Sozinha
Penélope desfia
Desafia
(Abutres, o filho, a multidão)
Mas os deuses aplaudem Ulisses.
(Luiza Romão)
Milênios depois. Todo dia abrimos os olhos na mesma data.
É sempre um dia a mais. É sempre um dia a menos.
Desfazendo nós, desfiando trapos.
Cada ideia que se desmancha é mais um ponto nas entrelinhas.
E entre as linhas da vida, fazemos o possível para não nos perdermos em nós.
Enquanto a lua atravessa o céu, somos atravessados por uma escuridão, em que se esconde tudo aquilo que não pudemos ser. Mas lá vem o sol. E cada possibilidade renasce à espera da nossa resposta. Pelo sim, pelo não, continua, continua…
E continuamos. Pelo sim. Pelos nãos.
Tentando entender o que ainda não conhecemos.
Buscando conhecer o que jamais entenderemos.
Dia após dia, mostrando para a vida que somos nós que mandamos e desmandamos.
Até mesmo dar dois passos para trás pode ser um avanço.
A vida não é feita de escolhas, mas de renúncias.
Do ônibus que perdemos, da água que rejeitamos,
dos compromissos não marcados, das chuvas que evitamos.
Somos feitos de negativas, dos retalhos que desfiamos e das palavras que apagamos.
Das dores que renunciamos ao choro que engolimos.
Das mentiras que contamos às verdades que omitimos.

E é melhor assim. O privilégio do imprevisível. Pensar que em uma madrugada, tudo pode mudar, seja lá o que for “tudo”.

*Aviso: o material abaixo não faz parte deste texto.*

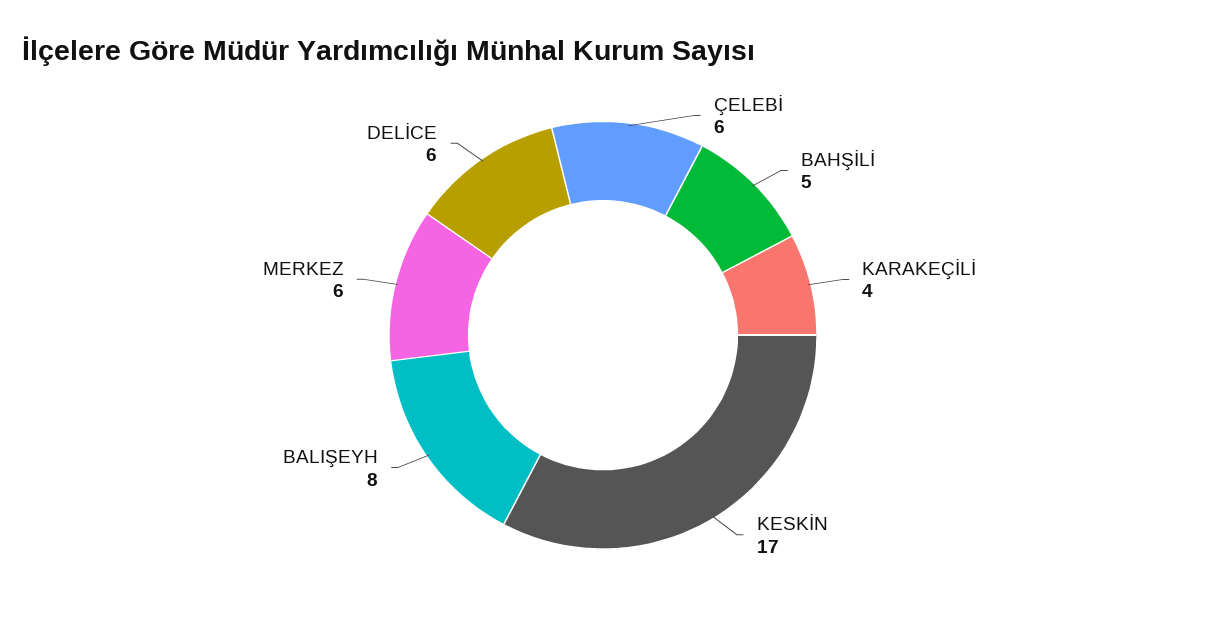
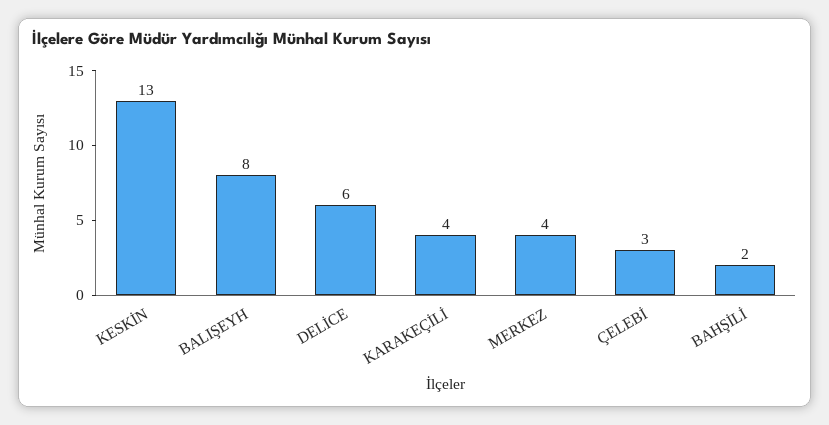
ÇELEBİ: 6 -> 3
BAHŞİLİ: 5 -> 2
KESKİN: 17 -> 13
MERKEZ: 6 -> 4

Ninguém está pronto para “tudo”.
Então nos resta saber o que fazer com o nada que nos é dado diariamente.
E, no fundo, sabemos,
Não sabemos?

Lihra é poeta, bruxa, taróloga e mestranda em Estudos Linguísticos. Autora de Textos que eu Deveria ter Rasgado, Meta: Linguagem e Me Chame de Lola.

Respostas de 2
Nossa, eu adorei essa perspectiva com essa imagem forte da Penélope fazendo e desfazendo os nós durante as noites.

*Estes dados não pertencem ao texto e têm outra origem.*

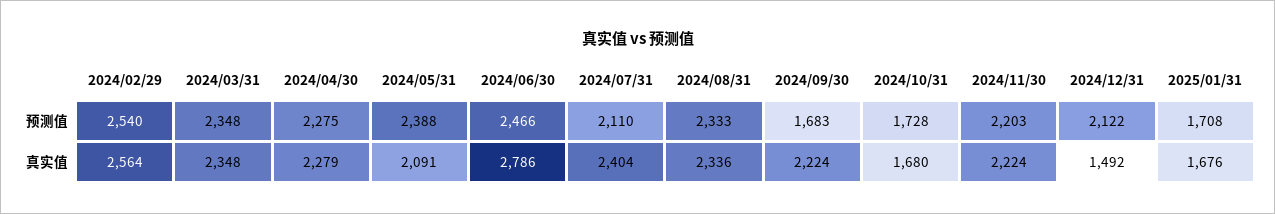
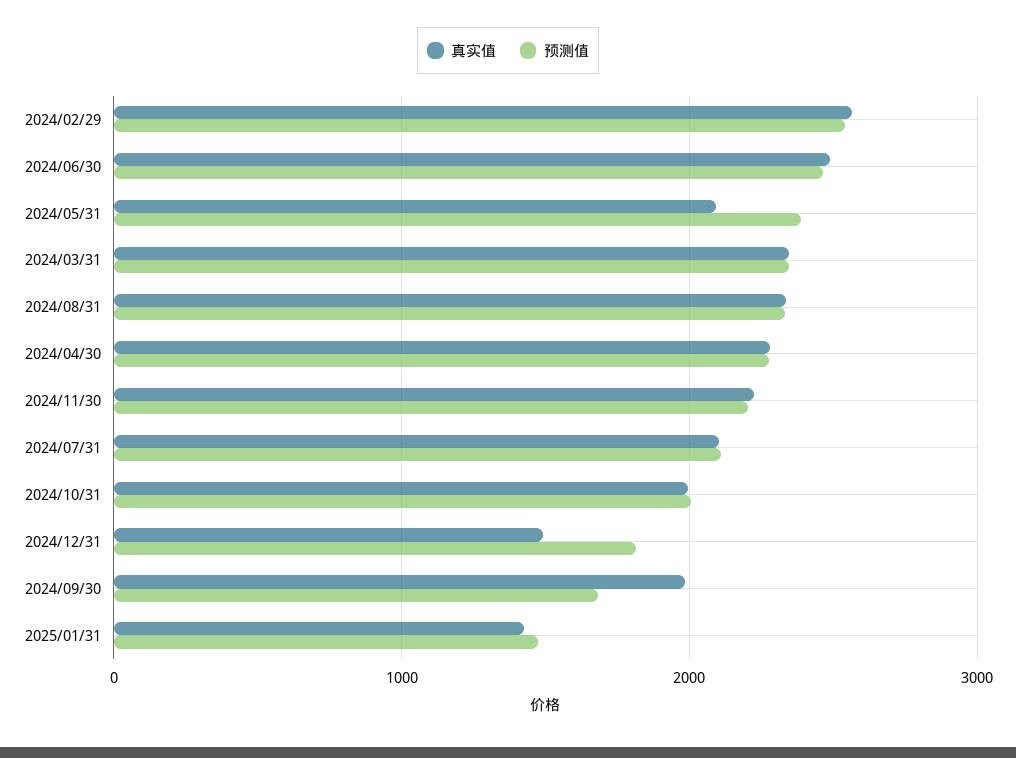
预测值, 2024/10/31: 1728 -> 2000
预测值, 2024/12/31: 2122 -> 1800
预测值, 2025/01/31: 1708 -> 1500
真实值, 2024/06/30: 2786 -> 2500
真实值, 2024/07/31: 2404 -> 2100
真实值, 2024/09/30: 2224 -> 2000
真实值, 2024/10/31: 1680 -> 2000
真实值, 2025/01/31: 1676 -> 1400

Em uma madrugada pode tudo mudar! E não é que é isso mesmo que acontece todos os dias?
A gente se renova, se desfaz de tantas coisas nesse trânsito noturno…

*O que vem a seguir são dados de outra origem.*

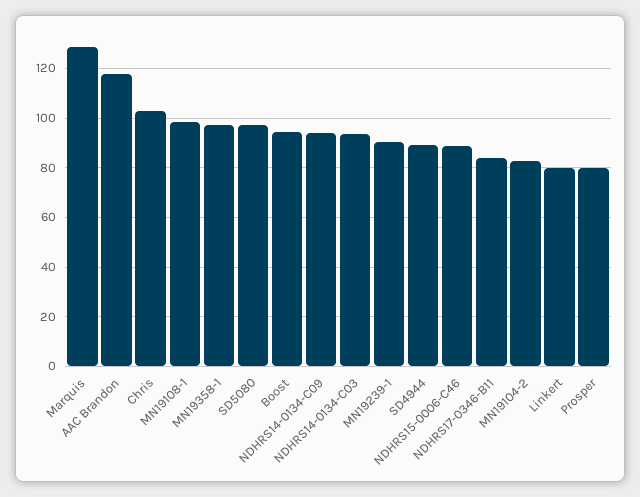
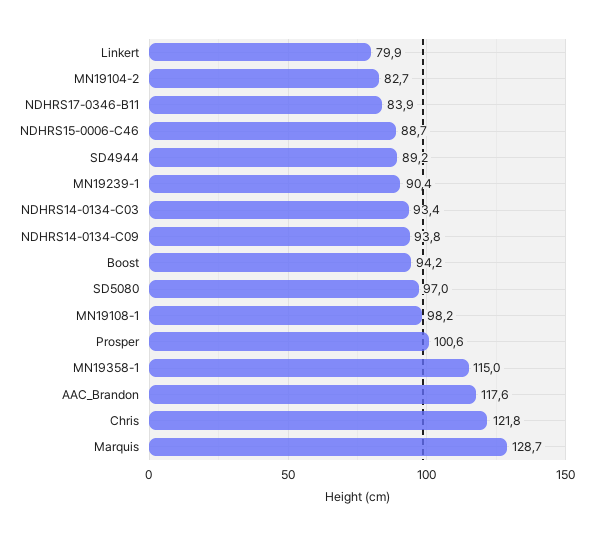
Chris: 102.5 -> 121.8
MN19358-1: 97.5 -> 115
Prosper: 80 -> 100.6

Uau, me deixou muito reflexiva, eu amei!
Parabéns pelo texto! ❤️
Penélope,
Sempre quis voltar a vós.
Por toda minhas viagens foi o retorno à Itaca, a seus braços e a nosso filho que me guiou.
Sim. Tive desventuras, contadas como aventuras, mas todos os meus amigos marinheiros pereceram.
Sim. Mesmo quando estive longe de vós. A angústia me consumia. É sim. Foste a melhor esposa que um homem poderia imaginar. Não a toa virou arquétipo por 2 milênios.
Suas desventuras também deveriam ser contadas. Sobre como enganou os pretendentes, um a um, como governou sua casa e o reino ante a dilapidação e a invasão.
Sobre como suportou com bravura noite a após noite desfazendo o tear e imaginando mil sonhos de retorno a glória de sua casa. Pois a Odisseia não é apenas a história de Odisseu. Mas a tenacidade de Penélope ante ao inimaginável; as tentações, para fazer sua escolha triunfar.